1995: City's Big Bang?
Amid the ongoing search for the 'Golden Share' which permits membership of the Football League, Coventry City administrator Paul Appleton has been delving back into the club's history to try and untangle the web that has been woven as to the structure of the club and its associated companies.
Friday's Coventry Telegraph report into the sage states the following:
'Mr Appleton said investigations included into the complex history since 1907 when a company called The Coventry City Football Club Ltd was set up, since when it operated as 'the entity responsible for managing the business affairs of the professional football club.'
That company became CCFC Holdings Ltd, and Coventry City Football Club Ltd was incorporated as a subsidiary on May 16, 1995 when the club was competing in the Premier League.
It is claimed when the club was relegated in 2001 back into the Football League, the golden share was registered with Coventry City Football Club Ltd.'
1995 was certainly an interesting year in the history of the club as it was the year that City's ambitions for the future suddenly went up a few notches.
Phil Neal had begun the 1994/95 season as manager, his meagre transfer budget boosted by the sale of Phil Babb to Liverpool after a successful World Cup. Neal spent a club record £2m on Dion Dublin and City, as they had done fairly regularly for the best part of 30 years, bumped along near the foot of the top-flight of English football.
Then, in February, Neal was sacked and replaced by Ron Atkinson in a move designed to place CCFC firmly on the footballing map as Big Ron remained at that time one of the most high-profile managers in the game.
The Sky Blues continued to struggle near the foot of the table (both at the end of the 94/95 season and throughout the 95/96 campaign) but it was no longer because they were not able to compete in the transfer market.
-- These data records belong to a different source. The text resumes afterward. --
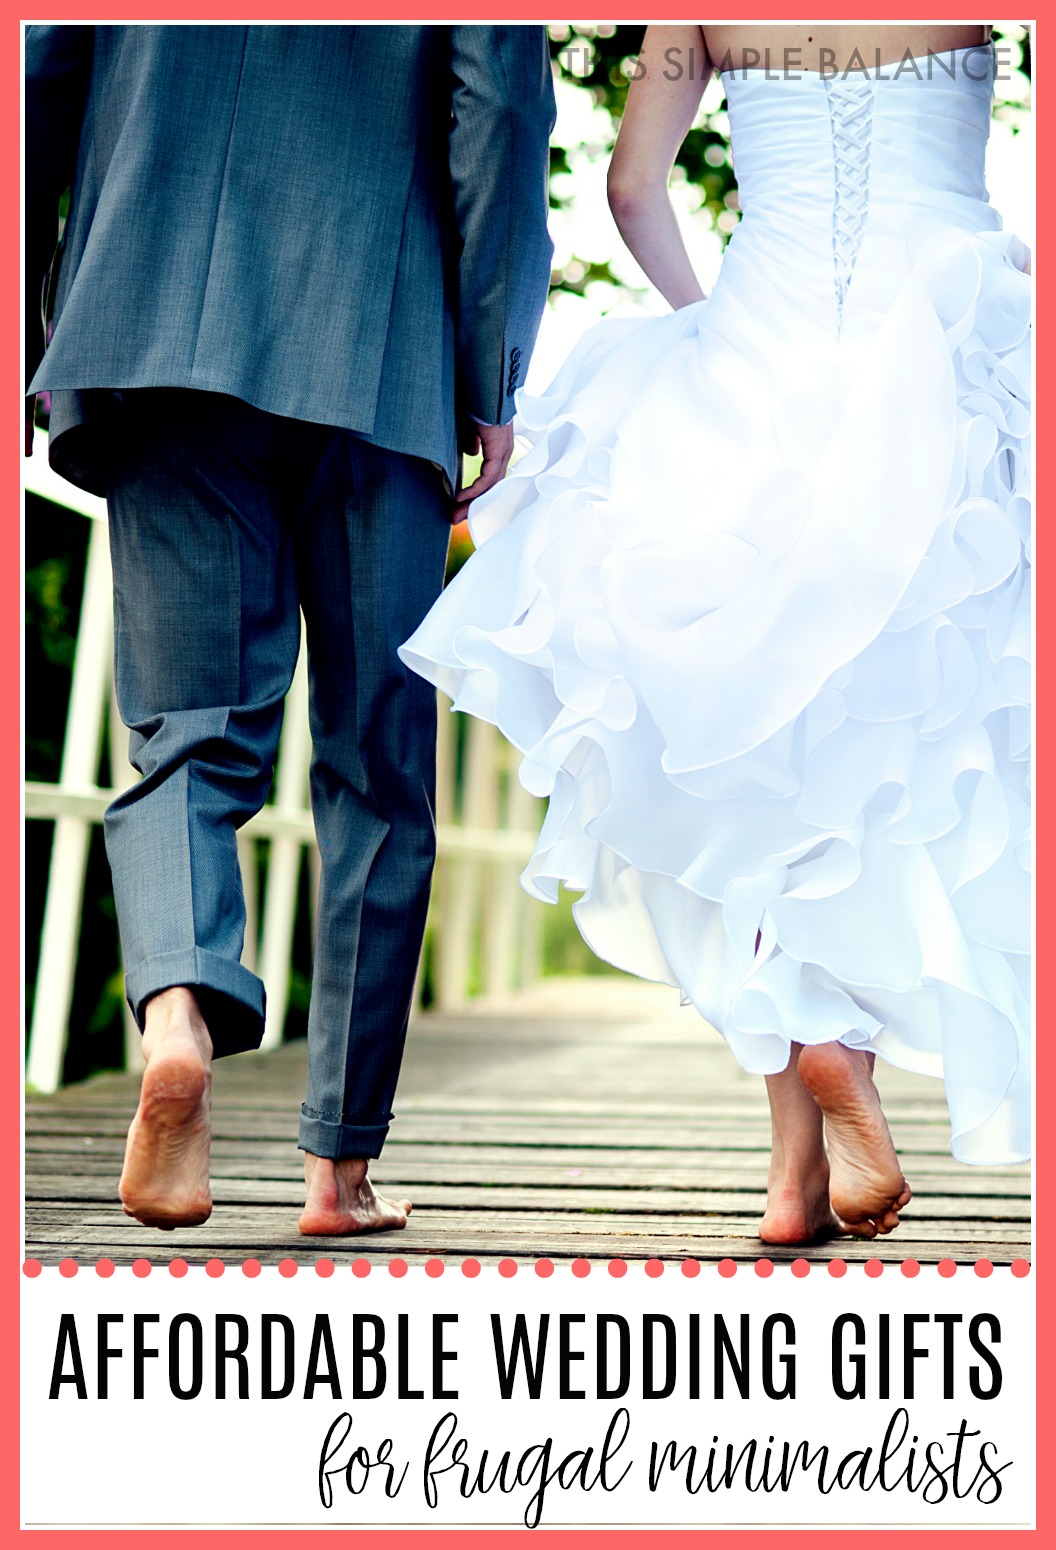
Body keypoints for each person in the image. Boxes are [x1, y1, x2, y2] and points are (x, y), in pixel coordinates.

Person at [401, 23, 1032, 1243]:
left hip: (759, 358)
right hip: (940, 366)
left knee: (747, 756)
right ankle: (822, 1067)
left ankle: (796, 1154)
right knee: (888, 756)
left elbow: (633, 188)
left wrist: (704, 318)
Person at [25, 24, 556, 1234]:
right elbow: (501, 112)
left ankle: (176, 1018)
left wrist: (28, 317)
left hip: (147, 323)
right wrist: (490, 373)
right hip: (381, 340)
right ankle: (339, 1169)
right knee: (377, 759)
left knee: (187, 733)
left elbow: (37, 72)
Suddenly the finances were found to allow Atkinson to make a string of big-money signings and plans began to be put in place for the club to move away from Highfield Road to a purpose-built stadium capable of hosting 45,000 people.
For a while, under Gordon Strachan, City punched above their weight but relegation, when it came, was made all the worse by the ambitious nature of the previous few years. The club has struggled to recover since.